Most social media users may not even think about their consumption of news and online content, yet they may be noticing a difference in their mental health due to the pandemic. This is where hobbies can come in and shake things up. Hobbies such as reading and yoga can have relaxing impacts whereas hobbies like roller skating and running can increase heart rates, but all seem to better mental health.

The unstable relationship between keeping up with world news while still keeping a positive mental health is explained by mental health social worker Nicole Tumilty who says: “Early on in the pandemic, most people were hungry for news and COVID felt all consuming. It was particularly difficult for those unable to go to work or those that had a restricted social circle. I think everyone’s worlds got a bit smaller.”
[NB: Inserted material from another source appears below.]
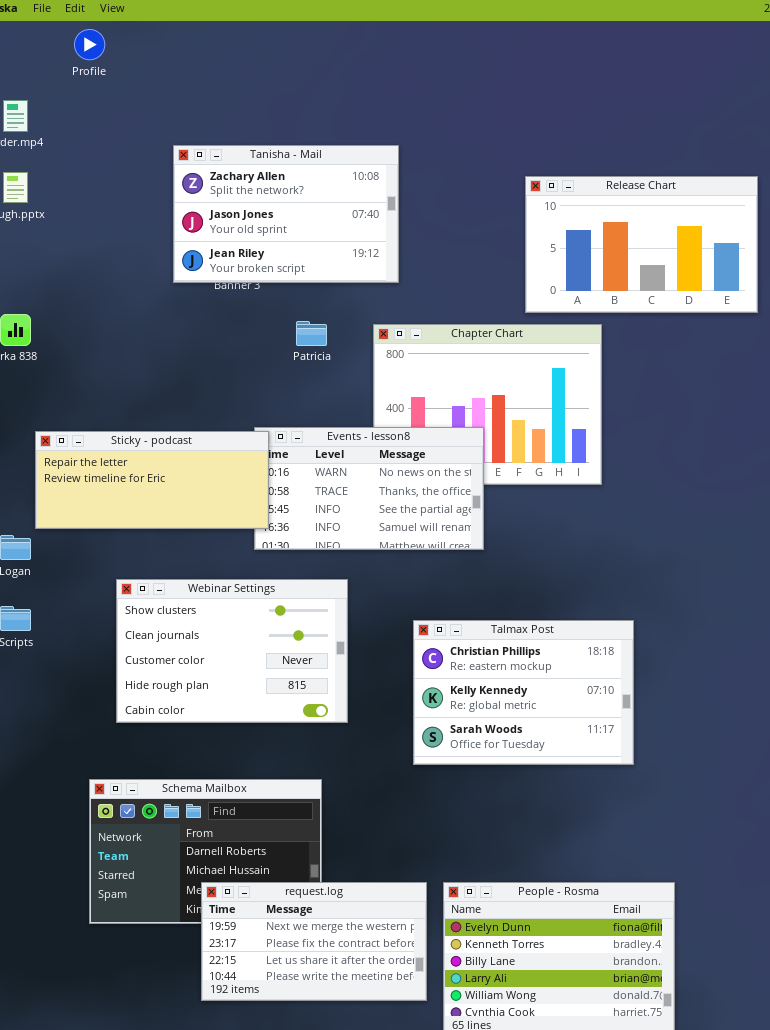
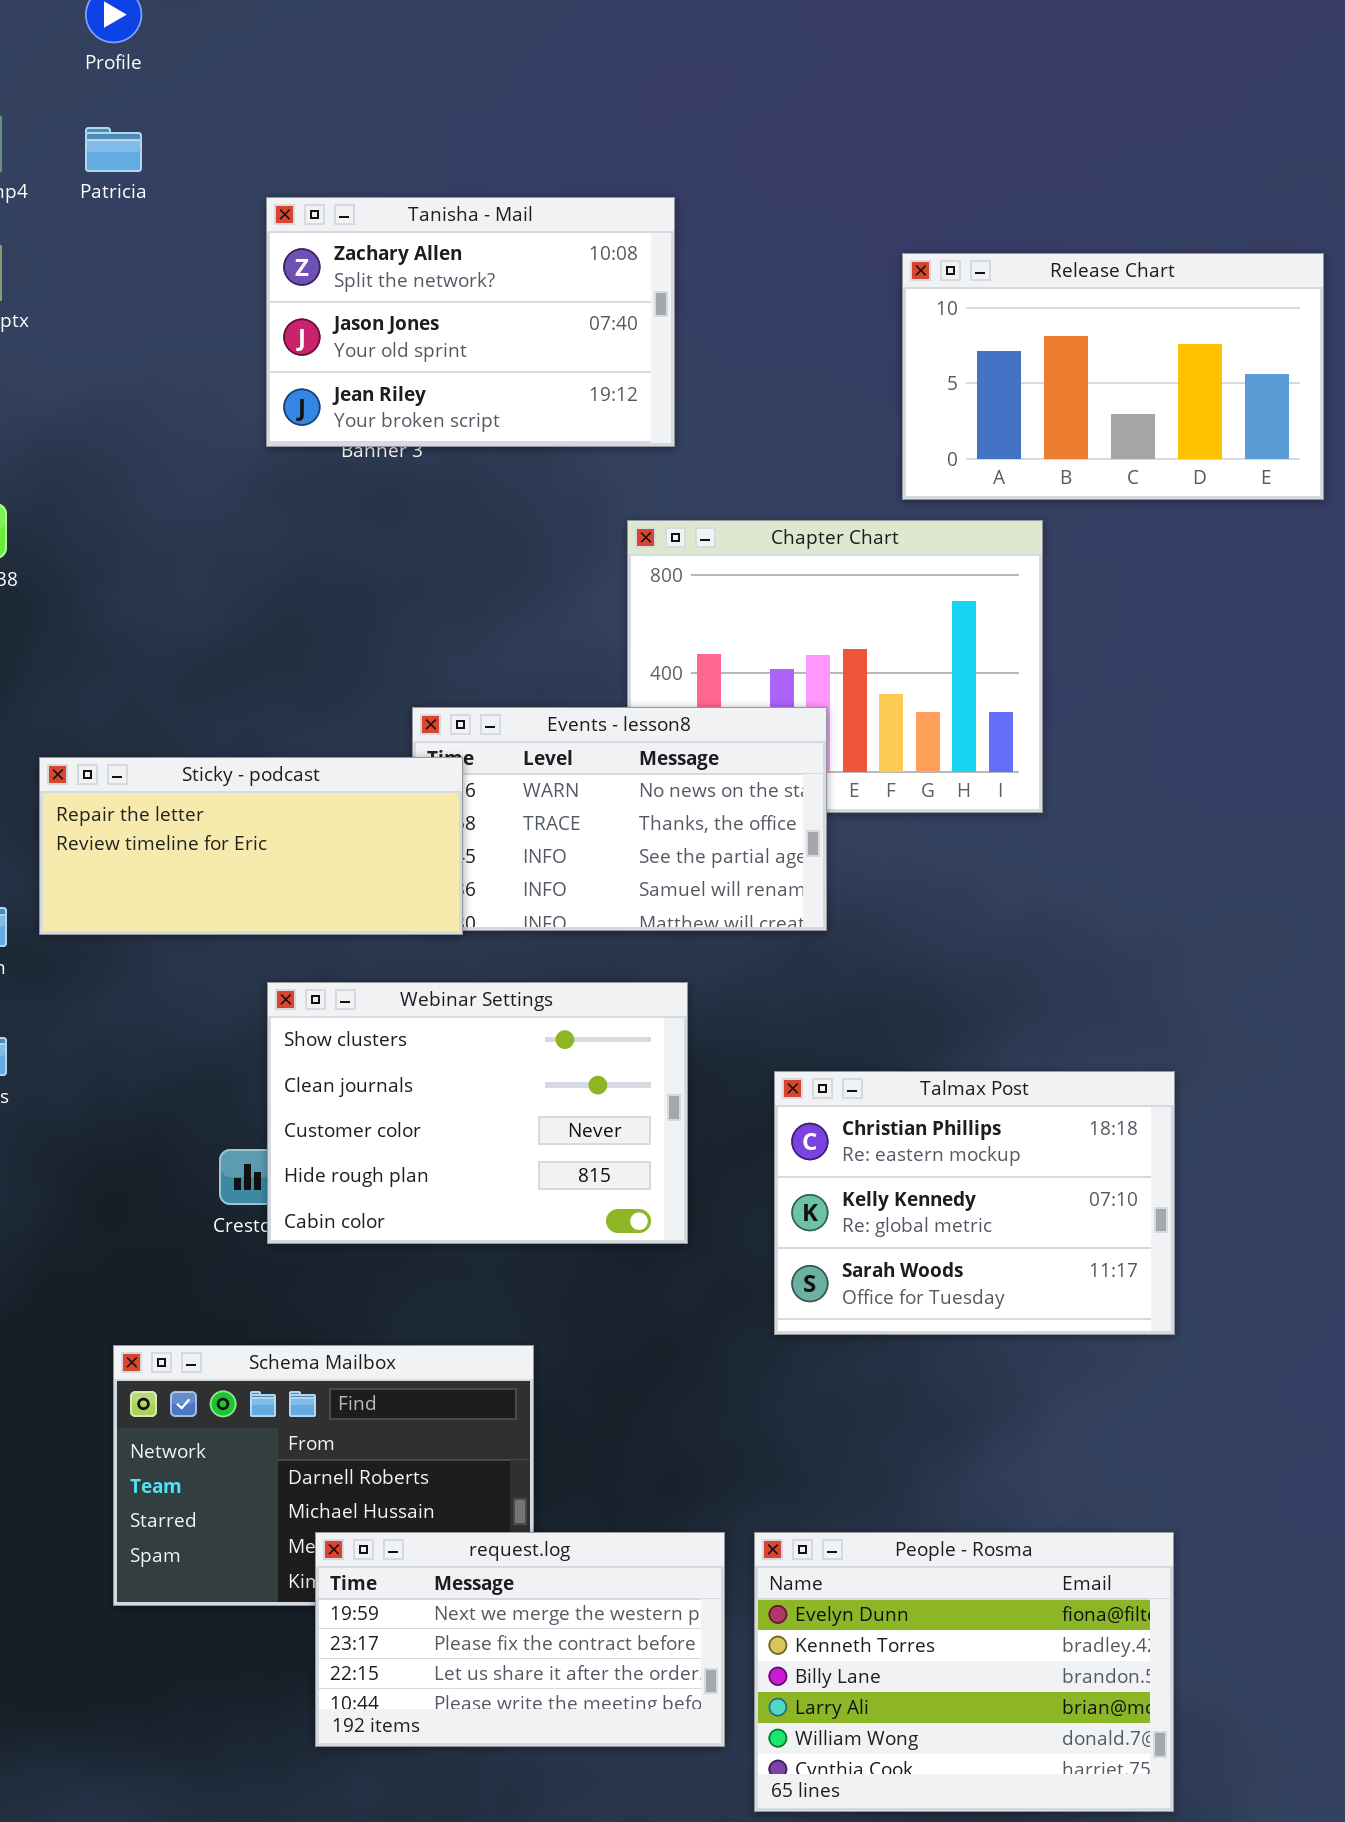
Patricia: [296,321,327,346] -> [85,127,142,172], moved
Sticky - podcast: [35,431,269,529] -> [39,757,463,935], moved
Webinar Settings: [116,579,348,723] -> [267,982,688,1244], moved
Talmax Post: [413,620,634,765] -> [774,1071,1175,1335], moved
A word of warning about social media is given by Nicole, she says: “Instagram and other sharing media’s only show a carefully polished version of a person’s life. It is very easy to see everyone else’s life as perfect and feel yours, in comparison, is inadequate.” She goes onto say: “Time away from social media and focussing on something enjoyable, can stop you looking inwards and the opportunity to connect with something more positive and help you feel better about yourself. Try to engage in something ‘real’, a conversation with a friend, a bath with scented bubbles, or a walk with the dog.”

The constant pressures of posting and keeping up with what is going on in the online world can be intense and no one knows this more than physician, television personality and UK youth mental health ambassador for the Department for Education, Dr Alex George. Dr Alex strives to make the online world a better place ever since going onto Love Island in 2018, and sadly losing his brother Llyr to suicide earlier this year. In a tweet Alex pleaded to his 234k followers: “Please can we all try to be a little kinder to each other online? We are all doing our best, life right now is pretty tough for all of us… never forget it’s a human being with real emotions and feelings at the end of the phone.”

So, it seems as if the perfect balance is required to enjoy social media and consume news, whilst also switching off from the online world when it is time. The World Health Organisation suggest minimising newsfeeds to reduce anxiety and feeling distressed. For further guidance and to keep up with the World Health Organisation, follow their #HealthyAtHome initiative to see how social media if used productively can have a positive impact.